Au fil des stations, les voyageurs ont largué le convoi, aussi sommes-nous une pincée à débarquer à Khunsanghimpur.
Il s’agit d’une misérable bourgade dominée par un palais de marbre rose (nous le saurons au matin, car pour l’heure tout est noir).
J’ai beaucoup gambergé pendant le long trajet. Et le résultat de mes cogitations n’engendre pas la gaieté. Vous parlez d’un écheveau, mes gamines ! J’ai rarement rencontré une enquête où les morts se succèdent à une telle cadence ! Un vrai casse-pipe forain. Le défilé des petits bonshommes qu’on flingue dès qu’ils découvrent le bout de leur nez !
Pan ! Vlan, au tas ! Pan ! Raté (Béru) Vzoum ! Gagné (Danhladesh…) À qui le tour à présent ?
Cet immense pays me paraît bourré de maléfices. J’ai l’impression (étayée sur des faits précis, mon Dieu, n’est-ce pas ?) qu’il nous refuse, comme la chair refuse l’écharde.
Une secte très nombreuse attend l’arrivée du pseudo Monbraque, lequel vient ici pour faire une démonstration.
Démonstration de quoi ?
Quelle pomme fus-je, de prendre mon temps. J’aurais dû presser Hivy Danhladesh de questions. Accumuler les tuyaux au maxi. Au lieu de ça, m’sieur le commissaire n’a rien voulu brusquer.
Souplesse et grâce ! Entrechats ! Jeté-battu de danseur follingue. Pas payant, ça, mon Tonio ! Le temps bouscule ! Il presse ! Nous a, que disait Audiberti. Le temps, c’est positivement nous qui l’avons.
Mais dans le dos.
Et plus bas encore, pour finir !
Jusqu’au moment décisif qu’on n’a plus le temps d’avoir le temps.
Que c’est conclu, terminé, à vide… Sidéral !

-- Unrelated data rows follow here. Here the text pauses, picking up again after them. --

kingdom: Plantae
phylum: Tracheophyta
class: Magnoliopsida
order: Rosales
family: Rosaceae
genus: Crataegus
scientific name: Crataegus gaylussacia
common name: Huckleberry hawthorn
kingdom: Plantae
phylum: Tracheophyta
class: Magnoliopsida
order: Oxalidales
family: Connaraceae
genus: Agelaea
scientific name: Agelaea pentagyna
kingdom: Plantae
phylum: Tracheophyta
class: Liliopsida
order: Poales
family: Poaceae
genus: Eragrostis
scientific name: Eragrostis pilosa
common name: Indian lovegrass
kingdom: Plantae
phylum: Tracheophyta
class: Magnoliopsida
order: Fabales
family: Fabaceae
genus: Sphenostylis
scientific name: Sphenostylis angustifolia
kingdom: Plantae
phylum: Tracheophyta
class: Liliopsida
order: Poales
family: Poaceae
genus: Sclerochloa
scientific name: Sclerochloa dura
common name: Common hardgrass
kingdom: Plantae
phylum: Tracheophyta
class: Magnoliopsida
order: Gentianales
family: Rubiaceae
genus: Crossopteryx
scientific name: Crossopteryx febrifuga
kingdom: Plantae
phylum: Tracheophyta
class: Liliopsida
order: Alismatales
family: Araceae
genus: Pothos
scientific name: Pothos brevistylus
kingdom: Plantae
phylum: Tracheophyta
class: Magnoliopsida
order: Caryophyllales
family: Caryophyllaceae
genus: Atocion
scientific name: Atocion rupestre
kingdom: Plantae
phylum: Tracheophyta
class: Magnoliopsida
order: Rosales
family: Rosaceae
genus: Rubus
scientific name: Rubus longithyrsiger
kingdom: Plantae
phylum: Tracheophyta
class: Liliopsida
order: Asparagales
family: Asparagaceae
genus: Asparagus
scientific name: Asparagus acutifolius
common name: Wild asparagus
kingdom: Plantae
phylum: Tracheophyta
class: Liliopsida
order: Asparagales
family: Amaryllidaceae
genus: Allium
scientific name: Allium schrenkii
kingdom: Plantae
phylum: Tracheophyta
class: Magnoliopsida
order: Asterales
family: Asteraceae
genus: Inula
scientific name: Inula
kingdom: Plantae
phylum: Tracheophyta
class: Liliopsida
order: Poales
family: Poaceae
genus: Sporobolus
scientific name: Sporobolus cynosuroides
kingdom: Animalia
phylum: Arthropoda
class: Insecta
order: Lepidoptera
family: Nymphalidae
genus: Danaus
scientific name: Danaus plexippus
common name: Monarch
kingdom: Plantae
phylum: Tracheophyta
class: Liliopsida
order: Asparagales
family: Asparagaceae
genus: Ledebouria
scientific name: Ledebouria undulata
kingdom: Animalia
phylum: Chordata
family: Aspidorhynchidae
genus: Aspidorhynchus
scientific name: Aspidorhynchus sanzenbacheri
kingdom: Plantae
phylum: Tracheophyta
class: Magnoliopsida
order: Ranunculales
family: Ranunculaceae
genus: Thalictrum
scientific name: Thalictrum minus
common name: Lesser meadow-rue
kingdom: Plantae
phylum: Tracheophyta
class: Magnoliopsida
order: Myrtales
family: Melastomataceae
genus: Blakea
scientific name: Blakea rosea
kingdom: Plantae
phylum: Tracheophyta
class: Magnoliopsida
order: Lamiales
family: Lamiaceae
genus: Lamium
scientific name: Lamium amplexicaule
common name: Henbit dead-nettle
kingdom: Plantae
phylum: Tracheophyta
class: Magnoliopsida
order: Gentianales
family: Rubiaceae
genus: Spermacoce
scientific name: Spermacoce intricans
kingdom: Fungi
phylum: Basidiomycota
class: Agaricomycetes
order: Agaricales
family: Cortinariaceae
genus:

On a traversé des plaines faussement fertiles, gravi des rampes sinueuses, longé des précipices rocailleux. On a rampé dans la rocaille lunaire d’une montagne. On a aperçu des nids de verdure. Franchi des cornes de forêts aux essences inconnues dont l’âcre parfum nous chavirait. On a aperçu des agglomérations miséreuses. Et puis aussi — mais oui, quelques usines flambant neuves autour desquelles s’affairaient des ouvriers casqués. On a vu des militaires à turbans rouges, dans les lointains. On a admiré des palais qui semblaient en sucre. Des miséreux, partout, ont fait la liaison entre l’Inde d’hier et celle qui veut bâtir demain. Des guenilleux titubant d’inanition. Des gamins tristes, parce que trop maigres. Des femmes sans bonheur. Des hommes résignés… Trop ! La résignation, c’est la plaie du monde. Son agonie.